Hello my name is Kevin. I just bought a 76 truck, i think it's a great little truck! Like the title says i'm looking for some resources. Is there any place to get body panels for these trucks anymore? I need a drivers side door, both fenders, the hood as well as the floor boards(rust sucks haha). I also am wondering about the brakes, they are pretty much shot. I was wondering if there is any disk brake conversion or anything of that sort for the front? It also needs new suspension in the rear. I believe it's just air shocks, is there any aftermarket items available.

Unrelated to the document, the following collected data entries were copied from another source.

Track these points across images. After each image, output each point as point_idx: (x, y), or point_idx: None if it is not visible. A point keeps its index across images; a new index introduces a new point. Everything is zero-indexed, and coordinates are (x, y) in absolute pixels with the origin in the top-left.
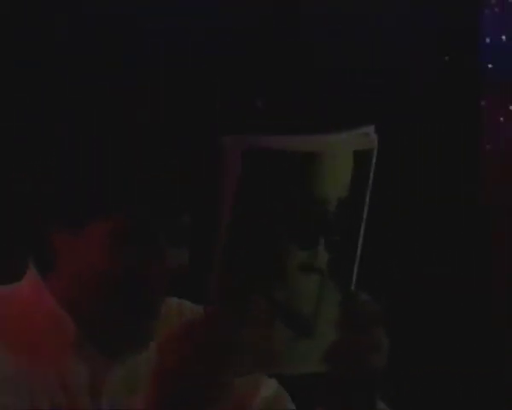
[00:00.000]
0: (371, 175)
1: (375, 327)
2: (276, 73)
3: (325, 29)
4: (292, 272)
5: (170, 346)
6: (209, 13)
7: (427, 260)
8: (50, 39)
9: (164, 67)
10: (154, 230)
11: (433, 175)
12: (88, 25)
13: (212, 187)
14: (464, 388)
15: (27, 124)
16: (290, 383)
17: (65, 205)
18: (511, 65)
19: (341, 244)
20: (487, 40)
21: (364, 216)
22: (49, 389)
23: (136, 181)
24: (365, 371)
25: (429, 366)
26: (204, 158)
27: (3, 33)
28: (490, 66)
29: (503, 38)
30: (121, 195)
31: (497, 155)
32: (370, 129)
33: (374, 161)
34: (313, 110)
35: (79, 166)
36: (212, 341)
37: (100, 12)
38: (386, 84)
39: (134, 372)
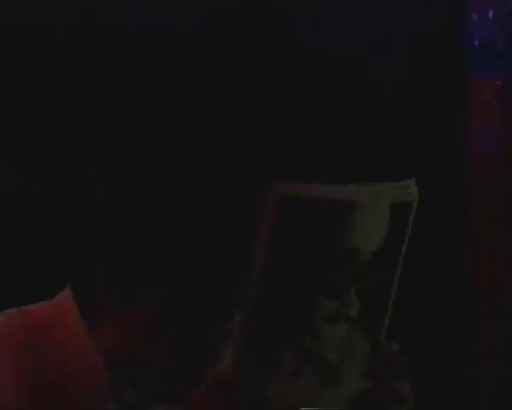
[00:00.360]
0: (409, 228)
1: (402, 380)
2: (313, 121)
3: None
4: (321, 321)
5: None
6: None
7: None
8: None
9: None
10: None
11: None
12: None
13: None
14: None
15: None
16: None
17: (116, 277)
18: (498, 42)
19: (373, 294)
20: (474, 17)
21: (399, 268)
22: None
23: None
24: None
25: None
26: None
27: None
28: (476, 42)
29: (490, 14)
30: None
31: (481, 137)
32: (411, 182)
33: (413, 214)
34: (352, 158)
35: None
36: (234, 401)
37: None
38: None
39: None
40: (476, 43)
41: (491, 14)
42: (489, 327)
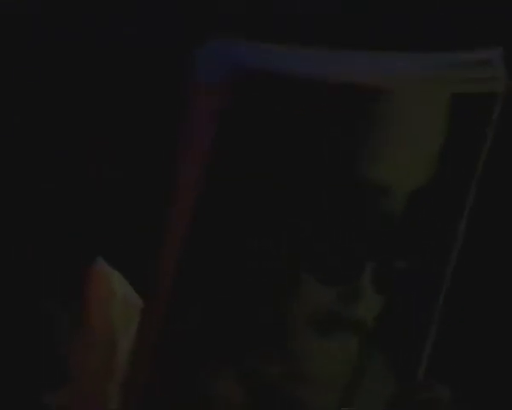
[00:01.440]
0: (487, 146)
1: None
2: None
3: None
4: (303, 328)
5: None
6: None
7: None
8: None
9: None
10: None
11: None
12: None
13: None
14: None
15: None
16: None
17: None
18: None
19: (409, 280)
20: None
21: (462, 226)
22: None
23: None
24: None
25: None
26: None
27: None
28: None
29: None
30: None
31: None
32: (494, 55)
33: (495, 116)
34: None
35: None
36: None
37: None
38: None
39: None
40: None
41: None
42: None
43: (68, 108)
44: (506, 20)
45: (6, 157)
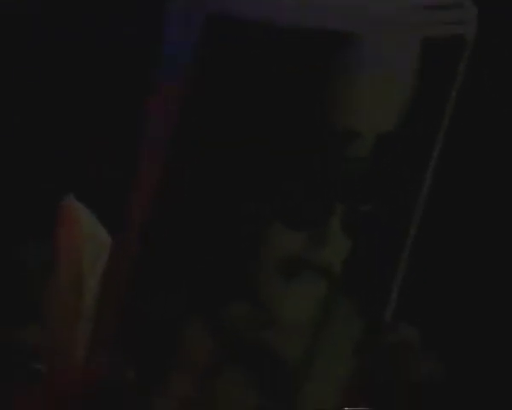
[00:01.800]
0: (454, 92)
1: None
2: None
3: None
4: (271, 274)
5: None
6: None
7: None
8: None
9: None
10: None
11: None
12: None
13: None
14: None
15: None
16: None
17: None
18: None
19: (376, 223)
20: None
21: (429, 171)
22: None
23: None
24: None
25: None
26: None
27: None
28: None
29: None
30: None
31: None
32: None
33: (464, 61)
34: None
35: None
36: None
37: None
38: None
39: None
40: None
41: None
42: None
43: (68, 108)
44: None
45: (6, 157)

The front of the vehicle looks to be lowered, i was thinking of lowering the rear as well. I'll have more pics up tomorrow. Here's some the previous owner took. 

Cheers,
Kevin.


----------



## davido (Aug 23, 2004)

OEM Surplus--720 Truck

where are you located? this guy has alot of stuff.

Datsun 620 Pickup Truck ,¡|The 620 Resource|¡,

1974 Datsun 620 Pickup


----------



## everlastingboost (Oct 11, 2006)

great thanks for the links! I'm in colorado. I need alot of body panels, any good info. I can't find crap besides some place in Taiwan!


----------